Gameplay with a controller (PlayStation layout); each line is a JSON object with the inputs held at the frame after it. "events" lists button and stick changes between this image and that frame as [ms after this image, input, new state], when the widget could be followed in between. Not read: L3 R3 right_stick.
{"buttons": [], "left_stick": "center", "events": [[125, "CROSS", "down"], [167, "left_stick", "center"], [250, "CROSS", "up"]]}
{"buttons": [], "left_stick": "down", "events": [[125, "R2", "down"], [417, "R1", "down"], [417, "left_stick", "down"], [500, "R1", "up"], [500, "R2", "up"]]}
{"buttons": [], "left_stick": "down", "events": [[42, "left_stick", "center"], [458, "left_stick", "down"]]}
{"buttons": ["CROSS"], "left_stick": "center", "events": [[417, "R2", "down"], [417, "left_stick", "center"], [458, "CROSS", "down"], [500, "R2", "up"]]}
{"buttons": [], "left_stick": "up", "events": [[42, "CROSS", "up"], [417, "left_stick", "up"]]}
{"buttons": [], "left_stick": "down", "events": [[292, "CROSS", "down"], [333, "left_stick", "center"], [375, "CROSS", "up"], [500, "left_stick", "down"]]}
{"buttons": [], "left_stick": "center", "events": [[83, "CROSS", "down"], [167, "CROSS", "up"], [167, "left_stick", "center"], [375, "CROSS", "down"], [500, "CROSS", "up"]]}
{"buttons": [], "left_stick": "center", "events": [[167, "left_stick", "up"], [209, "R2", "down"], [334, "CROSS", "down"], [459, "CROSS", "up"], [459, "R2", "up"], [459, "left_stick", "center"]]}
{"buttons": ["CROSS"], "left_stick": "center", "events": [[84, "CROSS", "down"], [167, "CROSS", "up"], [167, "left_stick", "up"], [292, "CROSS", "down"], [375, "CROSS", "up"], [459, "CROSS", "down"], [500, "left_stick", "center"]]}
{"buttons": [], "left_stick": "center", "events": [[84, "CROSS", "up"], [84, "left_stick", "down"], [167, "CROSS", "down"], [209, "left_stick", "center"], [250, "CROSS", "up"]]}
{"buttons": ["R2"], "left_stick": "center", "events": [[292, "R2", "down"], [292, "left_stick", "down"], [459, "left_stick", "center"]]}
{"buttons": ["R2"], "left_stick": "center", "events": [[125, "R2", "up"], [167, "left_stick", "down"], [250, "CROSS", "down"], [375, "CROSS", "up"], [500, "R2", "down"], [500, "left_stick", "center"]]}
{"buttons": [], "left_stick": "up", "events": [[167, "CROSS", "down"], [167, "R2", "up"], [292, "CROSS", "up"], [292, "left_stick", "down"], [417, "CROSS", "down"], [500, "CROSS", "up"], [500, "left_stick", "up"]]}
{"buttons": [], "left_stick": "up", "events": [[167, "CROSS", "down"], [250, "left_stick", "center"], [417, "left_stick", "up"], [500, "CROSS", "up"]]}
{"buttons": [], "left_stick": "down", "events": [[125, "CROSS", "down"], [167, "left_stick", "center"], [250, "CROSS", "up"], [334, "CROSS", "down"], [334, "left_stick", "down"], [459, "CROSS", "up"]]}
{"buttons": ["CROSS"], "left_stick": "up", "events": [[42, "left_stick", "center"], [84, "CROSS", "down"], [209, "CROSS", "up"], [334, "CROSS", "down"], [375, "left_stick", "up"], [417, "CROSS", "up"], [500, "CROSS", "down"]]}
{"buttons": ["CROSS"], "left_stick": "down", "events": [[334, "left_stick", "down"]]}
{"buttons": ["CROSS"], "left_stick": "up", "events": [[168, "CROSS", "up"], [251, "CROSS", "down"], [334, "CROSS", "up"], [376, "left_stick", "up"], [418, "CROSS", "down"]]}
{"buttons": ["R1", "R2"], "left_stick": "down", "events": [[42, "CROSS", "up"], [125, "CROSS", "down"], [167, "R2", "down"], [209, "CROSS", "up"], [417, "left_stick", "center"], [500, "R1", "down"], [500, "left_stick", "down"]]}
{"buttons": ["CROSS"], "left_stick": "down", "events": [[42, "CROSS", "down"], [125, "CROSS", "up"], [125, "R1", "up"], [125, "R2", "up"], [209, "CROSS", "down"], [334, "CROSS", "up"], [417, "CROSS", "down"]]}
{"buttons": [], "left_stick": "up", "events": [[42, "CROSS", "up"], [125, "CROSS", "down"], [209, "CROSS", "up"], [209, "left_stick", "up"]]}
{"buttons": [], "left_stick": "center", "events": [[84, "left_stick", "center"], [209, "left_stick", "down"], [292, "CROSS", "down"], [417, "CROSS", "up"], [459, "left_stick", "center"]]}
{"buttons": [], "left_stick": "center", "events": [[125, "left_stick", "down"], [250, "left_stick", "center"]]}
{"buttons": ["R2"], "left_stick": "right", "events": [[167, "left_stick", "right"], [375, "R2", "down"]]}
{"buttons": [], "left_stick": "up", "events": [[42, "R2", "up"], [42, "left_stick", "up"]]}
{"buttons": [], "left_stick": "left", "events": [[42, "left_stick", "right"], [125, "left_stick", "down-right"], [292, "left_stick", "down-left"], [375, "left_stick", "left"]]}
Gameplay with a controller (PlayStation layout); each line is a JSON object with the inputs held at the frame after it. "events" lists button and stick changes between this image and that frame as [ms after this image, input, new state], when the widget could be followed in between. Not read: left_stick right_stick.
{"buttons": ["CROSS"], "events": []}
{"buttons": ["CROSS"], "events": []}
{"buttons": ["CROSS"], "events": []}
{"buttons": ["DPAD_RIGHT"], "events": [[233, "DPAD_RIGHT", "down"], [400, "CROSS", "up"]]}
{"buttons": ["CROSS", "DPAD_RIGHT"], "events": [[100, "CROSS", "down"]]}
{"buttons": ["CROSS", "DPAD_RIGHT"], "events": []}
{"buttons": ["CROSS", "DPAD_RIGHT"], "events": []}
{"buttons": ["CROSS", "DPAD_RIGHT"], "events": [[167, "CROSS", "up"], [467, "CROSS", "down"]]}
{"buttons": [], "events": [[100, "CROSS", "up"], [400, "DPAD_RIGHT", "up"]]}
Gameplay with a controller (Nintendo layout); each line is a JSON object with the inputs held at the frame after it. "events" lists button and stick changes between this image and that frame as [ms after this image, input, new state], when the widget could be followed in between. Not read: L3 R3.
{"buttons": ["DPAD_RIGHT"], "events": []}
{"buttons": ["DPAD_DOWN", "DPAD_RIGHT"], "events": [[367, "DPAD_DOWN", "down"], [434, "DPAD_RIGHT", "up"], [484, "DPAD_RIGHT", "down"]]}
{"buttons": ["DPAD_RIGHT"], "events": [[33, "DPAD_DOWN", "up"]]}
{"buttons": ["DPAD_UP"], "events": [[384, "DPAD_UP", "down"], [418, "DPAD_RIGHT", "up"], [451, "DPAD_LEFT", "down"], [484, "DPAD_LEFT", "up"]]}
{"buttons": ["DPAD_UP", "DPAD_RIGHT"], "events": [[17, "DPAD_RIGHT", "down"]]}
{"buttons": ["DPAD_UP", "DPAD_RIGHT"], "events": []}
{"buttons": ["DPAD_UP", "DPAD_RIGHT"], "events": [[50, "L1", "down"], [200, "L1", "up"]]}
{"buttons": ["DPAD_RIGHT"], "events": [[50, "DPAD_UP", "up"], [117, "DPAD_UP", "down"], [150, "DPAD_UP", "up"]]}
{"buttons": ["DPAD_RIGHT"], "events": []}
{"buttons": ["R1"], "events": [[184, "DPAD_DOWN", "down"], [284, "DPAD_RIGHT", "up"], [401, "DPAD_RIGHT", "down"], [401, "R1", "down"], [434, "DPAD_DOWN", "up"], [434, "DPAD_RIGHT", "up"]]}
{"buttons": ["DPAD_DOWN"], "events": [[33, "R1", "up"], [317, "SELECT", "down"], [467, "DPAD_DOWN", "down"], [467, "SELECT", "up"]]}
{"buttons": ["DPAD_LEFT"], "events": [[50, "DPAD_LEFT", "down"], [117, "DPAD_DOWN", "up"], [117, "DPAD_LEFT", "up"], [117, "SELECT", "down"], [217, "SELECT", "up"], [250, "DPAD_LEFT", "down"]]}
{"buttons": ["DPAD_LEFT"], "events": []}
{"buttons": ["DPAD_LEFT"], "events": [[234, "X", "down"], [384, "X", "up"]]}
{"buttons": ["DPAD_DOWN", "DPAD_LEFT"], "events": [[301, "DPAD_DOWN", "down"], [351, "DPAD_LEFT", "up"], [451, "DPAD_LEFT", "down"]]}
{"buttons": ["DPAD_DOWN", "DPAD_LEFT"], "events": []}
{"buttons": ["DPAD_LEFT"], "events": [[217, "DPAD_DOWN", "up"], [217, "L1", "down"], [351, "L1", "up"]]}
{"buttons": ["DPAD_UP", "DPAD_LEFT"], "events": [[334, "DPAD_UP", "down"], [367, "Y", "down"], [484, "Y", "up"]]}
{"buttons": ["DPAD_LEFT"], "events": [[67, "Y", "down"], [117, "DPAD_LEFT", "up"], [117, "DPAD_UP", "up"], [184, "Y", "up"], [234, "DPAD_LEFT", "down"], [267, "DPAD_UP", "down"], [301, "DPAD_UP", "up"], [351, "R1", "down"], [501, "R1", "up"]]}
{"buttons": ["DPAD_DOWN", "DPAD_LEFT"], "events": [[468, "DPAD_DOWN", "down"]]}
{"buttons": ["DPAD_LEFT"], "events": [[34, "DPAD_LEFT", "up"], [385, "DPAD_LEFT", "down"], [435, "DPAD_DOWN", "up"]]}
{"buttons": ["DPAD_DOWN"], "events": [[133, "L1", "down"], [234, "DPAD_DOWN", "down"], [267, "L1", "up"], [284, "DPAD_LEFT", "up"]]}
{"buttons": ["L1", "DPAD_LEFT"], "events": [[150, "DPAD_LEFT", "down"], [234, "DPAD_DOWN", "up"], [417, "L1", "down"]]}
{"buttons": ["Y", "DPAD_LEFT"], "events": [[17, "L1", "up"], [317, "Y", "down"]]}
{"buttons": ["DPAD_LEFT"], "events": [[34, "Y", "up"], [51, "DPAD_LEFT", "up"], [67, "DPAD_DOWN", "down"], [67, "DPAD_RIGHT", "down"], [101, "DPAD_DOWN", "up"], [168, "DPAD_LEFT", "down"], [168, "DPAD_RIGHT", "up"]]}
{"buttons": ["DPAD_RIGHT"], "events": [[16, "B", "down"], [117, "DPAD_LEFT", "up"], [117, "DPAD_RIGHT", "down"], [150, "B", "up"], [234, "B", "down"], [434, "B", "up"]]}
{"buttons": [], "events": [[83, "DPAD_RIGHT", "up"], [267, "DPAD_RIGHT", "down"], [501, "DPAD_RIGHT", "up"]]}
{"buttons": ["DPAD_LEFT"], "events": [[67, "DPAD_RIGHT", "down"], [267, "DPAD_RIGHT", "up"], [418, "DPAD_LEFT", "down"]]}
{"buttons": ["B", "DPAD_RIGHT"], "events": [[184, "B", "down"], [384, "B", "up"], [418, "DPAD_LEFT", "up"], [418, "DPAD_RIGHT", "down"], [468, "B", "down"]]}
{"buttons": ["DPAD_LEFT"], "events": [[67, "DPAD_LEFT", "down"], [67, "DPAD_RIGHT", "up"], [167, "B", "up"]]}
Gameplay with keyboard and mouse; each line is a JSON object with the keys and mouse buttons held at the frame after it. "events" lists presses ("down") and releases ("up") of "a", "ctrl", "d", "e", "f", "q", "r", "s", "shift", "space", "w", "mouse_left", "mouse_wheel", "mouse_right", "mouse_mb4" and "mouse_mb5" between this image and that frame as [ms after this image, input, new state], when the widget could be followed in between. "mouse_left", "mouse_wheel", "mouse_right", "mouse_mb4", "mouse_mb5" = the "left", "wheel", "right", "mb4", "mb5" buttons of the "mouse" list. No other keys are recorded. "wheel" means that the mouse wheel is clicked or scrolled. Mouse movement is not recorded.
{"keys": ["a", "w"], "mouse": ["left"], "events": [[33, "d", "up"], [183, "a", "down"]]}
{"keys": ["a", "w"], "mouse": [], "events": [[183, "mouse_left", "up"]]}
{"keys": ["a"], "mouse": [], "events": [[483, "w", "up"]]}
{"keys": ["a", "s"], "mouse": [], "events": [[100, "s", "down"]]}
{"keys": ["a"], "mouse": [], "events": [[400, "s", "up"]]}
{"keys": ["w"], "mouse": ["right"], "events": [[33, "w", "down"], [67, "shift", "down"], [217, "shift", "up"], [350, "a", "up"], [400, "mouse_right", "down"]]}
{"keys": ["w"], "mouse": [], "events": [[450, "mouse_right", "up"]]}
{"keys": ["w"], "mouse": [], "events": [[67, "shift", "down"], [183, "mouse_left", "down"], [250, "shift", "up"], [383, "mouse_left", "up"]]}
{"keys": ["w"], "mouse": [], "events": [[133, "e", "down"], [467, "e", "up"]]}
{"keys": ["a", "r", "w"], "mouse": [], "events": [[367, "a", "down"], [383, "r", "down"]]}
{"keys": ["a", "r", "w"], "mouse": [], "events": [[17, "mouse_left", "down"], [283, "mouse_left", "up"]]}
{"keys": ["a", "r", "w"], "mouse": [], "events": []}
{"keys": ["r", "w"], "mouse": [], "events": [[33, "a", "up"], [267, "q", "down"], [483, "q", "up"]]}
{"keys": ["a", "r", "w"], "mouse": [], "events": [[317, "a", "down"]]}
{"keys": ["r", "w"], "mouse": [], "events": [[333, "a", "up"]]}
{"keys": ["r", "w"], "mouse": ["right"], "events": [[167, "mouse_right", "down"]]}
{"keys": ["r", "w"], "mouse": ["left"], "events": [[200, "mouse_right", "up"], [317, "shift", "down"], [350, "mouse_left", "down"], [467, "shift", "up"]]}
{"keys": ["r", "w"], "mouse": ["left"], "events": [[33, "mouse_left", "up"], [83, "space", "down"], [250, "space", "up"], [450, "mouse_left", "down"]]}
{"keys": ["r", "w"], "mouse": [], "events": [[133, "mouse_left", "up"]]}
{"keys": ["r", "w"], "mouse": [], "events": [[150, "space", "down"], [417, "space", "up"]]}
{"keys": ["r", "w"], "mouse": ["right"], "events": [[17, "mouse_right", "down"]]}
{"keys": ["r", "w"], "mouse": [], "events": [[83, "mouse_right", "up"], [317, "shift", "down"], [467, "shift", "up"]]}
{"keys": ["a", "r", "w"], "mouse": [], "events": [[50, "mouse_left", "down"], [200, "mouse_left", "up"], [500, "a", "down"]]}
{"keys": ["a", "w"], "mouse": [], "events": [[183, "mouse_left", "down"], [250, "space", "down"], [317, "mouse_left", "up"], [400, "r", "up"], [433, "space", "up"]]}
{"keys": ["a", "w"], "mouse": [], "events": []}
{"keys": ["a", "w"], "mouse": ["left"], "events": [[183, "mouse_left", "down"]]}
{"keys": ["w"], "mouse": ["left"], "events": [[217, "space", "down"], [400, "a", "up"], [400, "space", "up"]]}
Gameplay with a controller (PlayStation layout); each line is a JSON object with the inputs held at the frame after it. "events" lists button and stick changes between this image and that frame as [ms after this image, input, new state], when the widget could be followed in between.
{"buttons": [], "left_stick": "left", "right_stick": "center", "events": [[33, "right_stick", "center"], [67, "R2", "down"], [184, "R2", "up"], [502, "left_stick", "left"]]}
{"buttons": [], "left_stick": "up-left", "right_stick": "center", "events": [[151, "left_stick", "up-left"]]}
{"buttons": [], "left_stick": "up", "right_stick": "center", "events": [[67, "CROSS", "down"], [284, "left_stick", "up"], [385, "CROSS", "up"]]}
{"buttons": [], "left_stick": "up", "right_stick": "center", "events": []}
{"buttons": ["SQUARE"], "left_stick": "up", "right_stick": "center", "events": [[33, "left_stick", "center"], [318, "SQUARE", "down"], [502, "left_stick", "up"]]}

++++++++++++++++++++

_AIM OF THE TASK_
Which lines of the listing contain the string "SELECT"? Copy each of them.

_TASK SOLUTION_
{"buttons": ["DPAD_DOWN"], "events": [[33, "R1", "up"], [317, "SELECT", "down"], [467, "DPAD_DOWN", "down"], [467, "SELECT", "up"]]}
{"buttons": ["DPAD_LEFT"], "events": [[50, "DPAD_LEFT", "down"], [117, "DPAD_DOWN", "up"], [117, "DPAD_LEFT", "up"], [117, "SELECT", "down"], [217, "SELECT", "up"], [250, "DPAD_LEFT", "down"]]}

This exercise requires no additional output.